_Work to do_:
Retype the listing below line for line, changing no character.
• • •
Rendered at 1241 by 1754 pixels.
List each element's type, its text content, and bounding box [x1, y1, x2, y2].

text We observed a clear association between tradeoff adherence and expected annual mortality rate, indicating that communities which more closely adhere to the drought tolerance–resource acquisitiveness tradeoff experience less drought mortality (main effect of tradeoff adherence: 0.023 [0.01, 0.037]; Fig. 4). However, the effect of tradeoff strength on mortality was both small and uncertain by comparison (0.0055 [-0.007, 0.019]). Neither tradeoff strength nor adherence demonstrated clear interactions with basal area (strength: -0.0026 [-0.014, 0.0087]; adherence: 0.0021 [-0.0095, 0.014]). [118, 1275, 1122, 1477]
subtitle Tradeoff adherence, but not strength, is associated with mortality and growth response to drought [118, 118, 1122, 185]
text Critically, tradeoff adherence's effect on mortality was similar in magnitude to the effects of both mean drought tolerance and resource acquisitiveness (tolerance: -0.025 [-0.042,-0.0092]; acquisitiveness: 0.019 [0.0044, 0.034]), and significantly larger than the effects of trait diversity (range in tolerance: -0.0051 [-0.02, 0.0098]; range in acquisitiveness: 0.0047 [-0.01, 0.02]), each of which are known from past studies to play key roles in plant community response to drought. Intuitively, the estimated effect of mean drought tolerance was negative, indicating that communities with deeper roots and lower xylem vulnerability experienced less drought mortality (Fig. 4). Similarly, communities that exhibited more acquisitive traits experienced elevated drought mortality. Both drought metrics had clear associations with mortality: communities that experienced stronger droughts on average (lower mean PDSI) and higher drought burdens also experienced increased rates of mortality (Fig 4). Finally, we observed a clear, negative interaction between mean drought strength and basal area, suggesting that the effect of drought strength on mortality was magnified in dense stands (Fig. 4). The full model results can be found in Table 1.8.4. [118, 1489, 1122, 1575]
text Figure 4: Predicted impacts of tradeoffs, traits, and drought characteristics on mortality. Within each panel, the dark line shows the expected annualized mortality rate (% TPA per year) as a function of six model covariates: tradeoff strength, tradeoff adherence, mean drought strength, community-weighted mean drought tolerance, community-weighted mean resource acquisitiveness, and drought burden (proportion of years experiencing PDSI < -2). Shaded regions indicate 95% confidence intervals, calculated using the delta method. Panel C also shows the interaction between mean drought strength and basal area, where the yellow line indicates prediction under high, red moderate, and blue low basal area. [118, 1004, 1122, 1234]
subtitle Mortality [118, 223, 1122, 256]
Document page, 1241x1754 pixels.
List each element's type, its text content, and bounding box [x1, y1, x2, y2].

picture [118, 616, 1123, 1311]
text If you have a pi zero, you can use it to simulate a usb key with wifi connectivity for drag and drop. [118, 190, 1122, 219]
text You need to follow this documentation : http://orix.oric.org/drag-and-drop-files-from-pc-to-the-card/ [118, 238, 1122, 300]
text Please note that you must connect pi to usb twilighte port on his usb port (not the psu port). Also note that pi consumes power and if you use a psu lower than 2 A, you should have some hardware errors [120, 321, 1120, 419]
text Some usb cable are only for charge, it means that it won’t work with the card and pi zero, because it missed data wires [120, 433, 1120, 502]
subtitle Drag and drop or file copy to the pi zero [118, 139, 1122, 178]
• • •
_The completed task_:
Rendered at 1241 by 1754 pixels.
List each element's type, its text content, and bounding box [x1, y1, x2, y2].

text We observed a clear association between tradeoff adherence and expected annual mortality rate, indicating that communities which more closely adhere to the drought tolerance–resource acquisitiveness tradeoff experience less drought mortality (main effect of tradeoff adherence: 0.023 [0.01, 0.037]; Fig. 4). However, the effect of tradeoff strength on mortality was both small and uncertain by comparison (0.0055 [-0.007, 0.019]). Neither tradeoff strength nor adherence demonstrated clear interactions with basal area (strength: -0.0026 [-0.014, 0.0087]; adherence: 0.0021 [-0.0095, 0.014]). [118, 1275, 1122, 1477]
subtitle Tradeoff adherence, but not strength, is associated with mortality and growth response to drought [118, 118, 1122, 185]
text Critically, tradeoff adherence's effect on mortality was similar in magnitude to the effects of both mean drought tolerance and resource acquisitiveness (tolerance: -0.025 [-0.042,-0.0092]; acquisitiveness: 0.019 [0.0044, 0.034]), and significantly larger than the effects of trait diversity (range in tolerance: -0.0051 [-0.02, 0.0098]; range in acquisitiveness: 0.0047 [-0.01, 0.02]), each of which are known from past studies to play key roles in plant community response to drought. Intuitively, the estimated effect of mean drought tolerance was negative, indicating that communities with deeper roots and lower xylem vulnerability experienced less drought mortality (Fig. 4). Similarly, communities that exhibited more acquisitive traits experienced elevated drought mortality. Both drought metrics had clear associations with mortality: communities that experienced stronger droughts on average (lower mean PDSI) and higher drought burdens also experienced increased rates of mortality (Fig 4). Finally, we observed a clear, negative interaction between mean drought strength and basal area, suggesting that the effect of drought strength on mortality was magnified in dense stands (Fig. 4). The full model results can be found in Table 1.8.4. [118, 1489, 1122, 1575]
text Figure 4: Predicted impacts of tradeoffs, traits, and drought characteristics on mortality. Within each panel, the dark line shows the expected annualized mortality rate (% TPA per year) as a function of six model covariates: tradeoff strength, tradeoff adherence, mean drought strength, community-weighted mean drought tolerance, community-weighted mean resource acquisitiveness, and drought burden (proportion of years experiencing PDSI < -2). Shaded regions indicate 95% confidence intervals, calculated using the delta method. Panel C also shows the interaction between mean drought strength and basal area, where the yellow line indicates prediction under high, red moderate, and blue low basal area. [118, 1004, 1122, 1234]
subtitle Mortality [118, 223, 1122, 256]
Document page, 1241x1754 pixels.
List each element's type, its text content, and bounding box [x1, y1, x2, y2].

picture [118, 616, 1123, 1311]
text If you have a pi zero, you can use it to simulate a usb key with wifi connectivity for drag and drop. [118, 190, 1122, 219]
text You need to follow this documentation : http://orix.oric.org/drag-and-drop-files-from-pc-to-the-card/ [118, 238, 1122, 300]
text Please note that you must connect pi to usb twilighte port on his usb port (not the psu port). Also note that pi consumes power and if you use a psu lower than 2 A, you should have some hardware errors [120, 321, 1120, 419]
text Some usb cable are only for charge, it means that it won’t work with the card and pi zero, because it missed data wires [120, 433, 1120, 502]
subtitle Drag and drop or file copy to the pi zero [118, 139, 1122, 178]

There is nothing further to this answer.